What does Molina sing about? I've no idea and it is one of the pleasures of listening to albums in a foreign tongue that you can make the lyrics up.
If I ask you to name the woman who was famous for a TV comedy show and who went on to put out a successful album, what would the answer be? The Brits amongst you would probably say Tracey Ulman. Who can forget Neil Kinnock throwing caution, and dignity, to the wind as he capered about in one of her pop videos? Tracey's album was a duff old set of fifties and sixties standards and she quickly departed for the US and was responsible for the greatest American TV program of all time – not her show, of course, but The Simpsons, which started off on it. The point – I think there is one to all of this – is that Juana Molina was, for many years, a successful comic in Argentina and she too had her own comedy sketch show. She too decided to put out an album of her own and it is here that the rather glaring distinction between these two parallel pathways must be made – Molina's album isn't complete crap. It's actually rather wonderful.

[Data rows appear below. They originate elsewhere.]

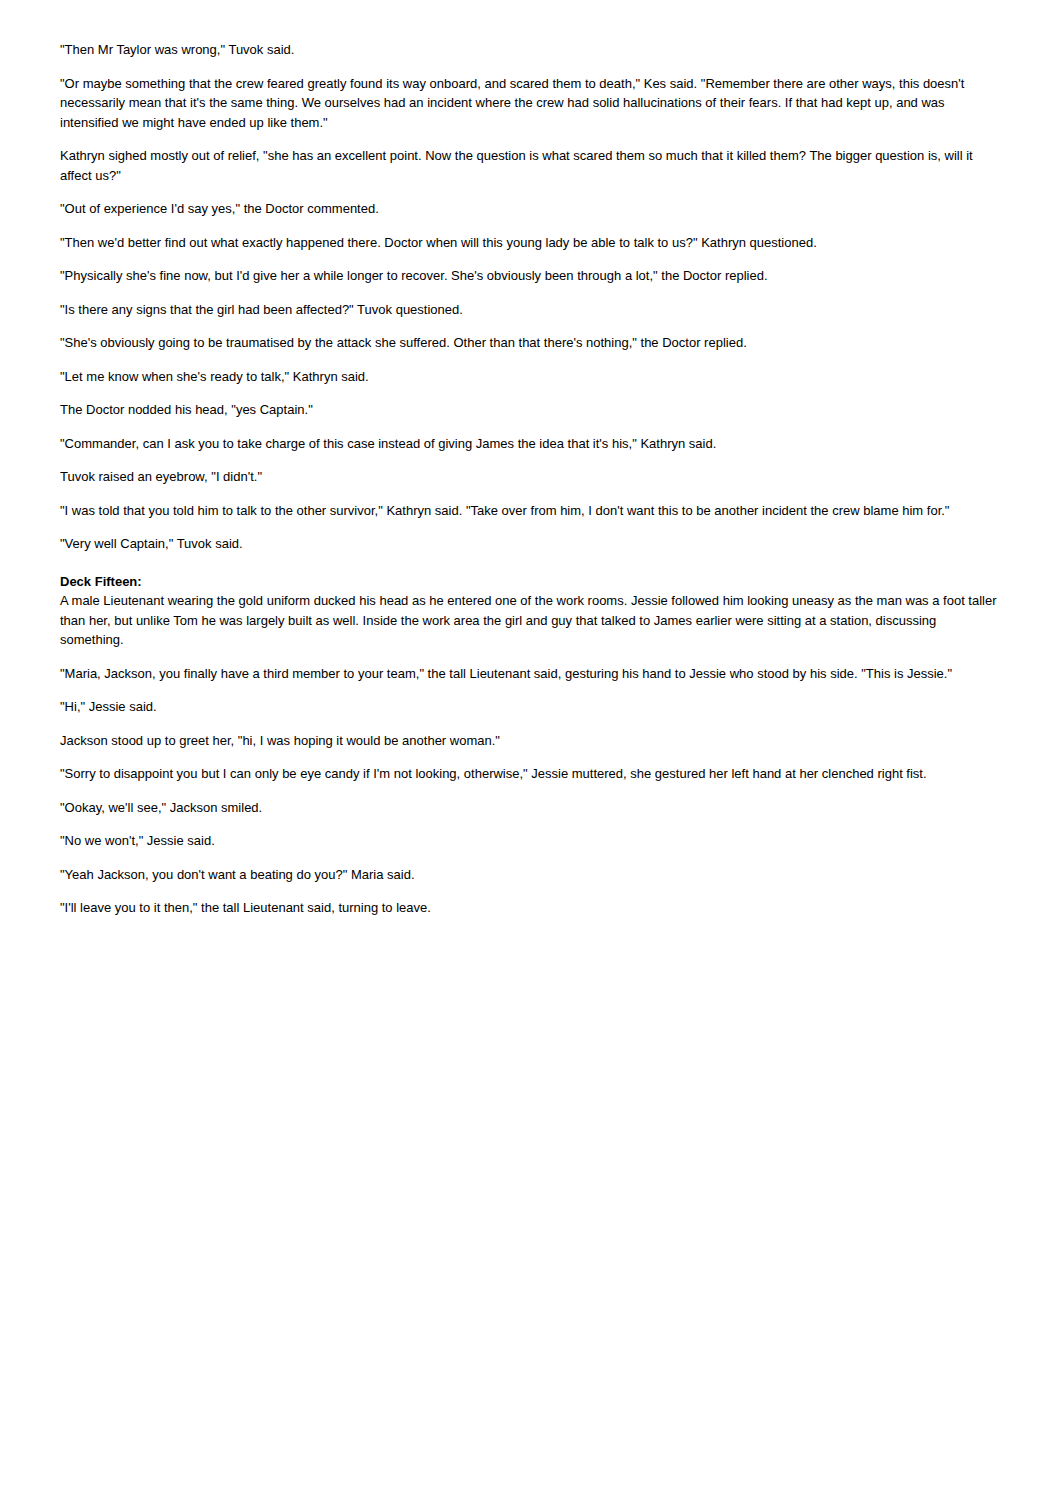"Then Mr Taylor was wrong," Tuvok said.
"Or maybe something that the crew feared greatly found its way onboard, and scared them to death," Kes said. "Remember there are other ways, this doesn't necessarily mean that it's the same thing. We ourselves had an incident where the crew had solid hallucinations of their fears. If that had kept up, and was intensified we might have ended up like them."
Kathryn sighed mostly out of relief, "she has an excellent point. Now the question is what scared them so much that it killed them? The bigger question is, will it affect us?"
"Out of experience I'd say yes," the Doctor commented.
"Then we'd better find out what exactly happened there. Doctor when will this young lady be able to talk to us?" Kathryn questioned.
"Physically she's fine now, but I'd give her a while longer to recover. She's obviously been through a lot," the Doctor replied.
"Is there any signs that the girl had been affected?" Tuvok questioned.
"She's obviously going to be traumatised by the attack she suffered. Other than that there's nothing," the Doctor replied.
"Let me know when she's ready to talk," Kathryn said.
The Doctor nodded his head, "yes Captain."
"Commander, can I ask you to take charge of this case instead of giving James the idea that it's his," Kathryn said.
Tuvok raised an eyebrow, "I didn't."
"I was told that you told him to talk to the other survivor," Kathryn said. "Take over from him, I don't want this to be another incident the crew blame him for."
"Very well Captain," Tuvok said.
Deck Fifteen:
A male Lieutenant wearing the gold uniform ducked his head as he entered one of the work rooms. Jessie followed him looking uneasy as the man was a foot taller than her, but unlike Tom he was largely built as well. Inside the work area the girl and guy that talked to James earlier were sitting at a station, discussing something.
"Maria, Jackson, you finally have a third member to your team," the tall Lieutenant said, gesturing his hand to Jessie who stood by his side. "This is Jessie."
"Hi," Jessie said.
Jackson stood up to greet her, "hi, I was hoping it would be another woman."
"Sorry to disappoint you but I can only be eye candy if I'm not looking, otherwise," Jessie muttered, she gestured her left hand at her clenched right fist.
"Ookay, we'll see," Jackson smiled.
"No we won't," Jessie said.
"Yeah Jackson, you don't want a beating do you?" Maria said.
"I'll leave you to it then," the tall Lieutenant said, turning to leave.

I'll say what's wrong with it first, as there isn't much to complain about. Firstly the album is too long. It clocks in at just under an hour and anyone worth his or her salt knows that no album should be over 45 minutes long. The optimum length, I reckon, is about 37 minutes, give or take. My second criticism is in some ways connected to the first: it is that the album is slightly one paced. The songs are all quite similar in terms of style and whilst this wouldn't matter over thirty odd minutes it does become noticeable by the end of the album. These, though, are minor quibbles. Juana Molina's album is a beautiful collection of gentle, downbeat folksongs that sound almost as if they could be lullabies. Acoustic guitar and electronic chatter back Molina's soft and child-like voice; occasional interventions from pianos and violins augment the sound.
The album opens as it means to go on. "No Es Tan Cierto" comprises clock-ticking guitar, Molina's soft, seductive voice and subdued, swirling keyboards. Rather sweetly someone let the clangers into the studio whilst this track was being recorded. As with much of the music that's being made today so much is going on in the background – many of these tracks are based around simple acoustic strums but "El Cristal", for instance, seems to feature someone hitting a mallet against the hull of a ship and the title track features the sound of wilting bagpipes. "Lamba Corta" has some Philip Glass type vocal harmonies and on "Filter Tags" the voices disintegrate altogether, ending up sounding like fluttering insects. What does Molina sing about? I've no idea and it is one of the pleasures of listening to albums in a foreign tongue that you can make the lyrics up. As for stand out tracks, "Salvese Quien Puedo" is simply beautiful, "Yo Se Que" features disturbing bells that sound like they've fallen off a David Lynch soundtrack and El Progresso appears to have been recorded on a farm. The album closes with "Insensible" – Molina sings over a Satie-esque piano melody and the album gently and unfussily fades away.